------ Excerpt to read
In selecting a broker or dealer to execute each particular transaction, both the Adviser and the Sub-Adviser will take the following into consideration: execution capability, trading expertise, accuracy of execution, commission rates, reputation and integrity, fairness in resolving disputes, financial responsibility and responsiveness.
Brokers or dealers executing a portfolio transaction on behalf of the Fund may receive a commission in excess of the amount of commission another broker or dealer would have charged for executing the transaction if either the Adviser or the Sub-Adviser, as applicable, determines in good faith that such commission is reasonable in relation to the value of brokerage and research services provided to the Fund. In allocating portfolio brokerage, either the Adviser or the Sub-Adviser, as applicable, may select brokers or dealers who also provide brokerage, research and other services to other accounts over which either the Adviser or the Sub-Adviser, as applicable, exercises investment discretion. Some of the services received as the result of Fund transactions may primarily benefit accounts other than the Fund, while services received as the result of portfolio transactions effected on behalf of those other accounts may primarily benefit the Fund. During the fiscal years ended December 31, 2022, December 31, 2021 and December 31, 2020, the Fund paid $20,252, $15,485 and $20,037 in brokerage commissions, respectively.
------------
------ Data
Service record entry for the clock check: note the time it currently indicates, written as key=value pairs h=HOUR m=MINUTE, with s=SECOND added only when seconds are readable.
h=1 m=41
------------
------ Data
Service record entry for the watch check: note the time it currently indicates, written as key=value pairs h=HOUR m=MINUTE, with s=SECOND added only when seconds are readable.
------------
> _Exercise instructions_:
A - In the passage on selecting brokers, how much did the Fund pay in brokerage commissions for the fiscal year ended December 31, 2021?
B - Extend the passage on selecting brokers by adding the text that would follow its final sentence.

> _Results of the exercise_:
A - $15,485

B -
Affiliated Party Brokerage
The Adviser and its affiliates, as well as the Sub-Adviser and its affiliates, will not purchase securities or other property from, or sell securities or other property to, the Fund, except that the Fund may in accordance with rules under the 1940 Act engage in transactions with accounts that are affiliated with the Fund as a result of common officers, directors, advisers, members, managing general partners or common control. These transactions would be effected in circumstances in which the Adviser determined that it would be appropriate for the Fund to purchase and another client to sell, or the Fund to sell and another client to purchase, the same security or instrument each on the same day.
The Adviser, as well as the Sub-Adviser, places its trades under a policy adopted by the Trustees pursuant to Section 17(e) and Rule 17(e)(1) under the 1940 Act which places limitations on the securities transactions effected through the Distributor. The policy of the Fund with respect to brokerage is reviewed by the Trustees from time to time. Because of the possibility of further regulatory developments affecting the securities exchanges and brokerage practices generally, the foregoing practices may be modified. During the fiscal years ended December 31, 2022, December 31, 2021 and December 31, 2020, the Fund did not pay any affiliate party brokerage commissions.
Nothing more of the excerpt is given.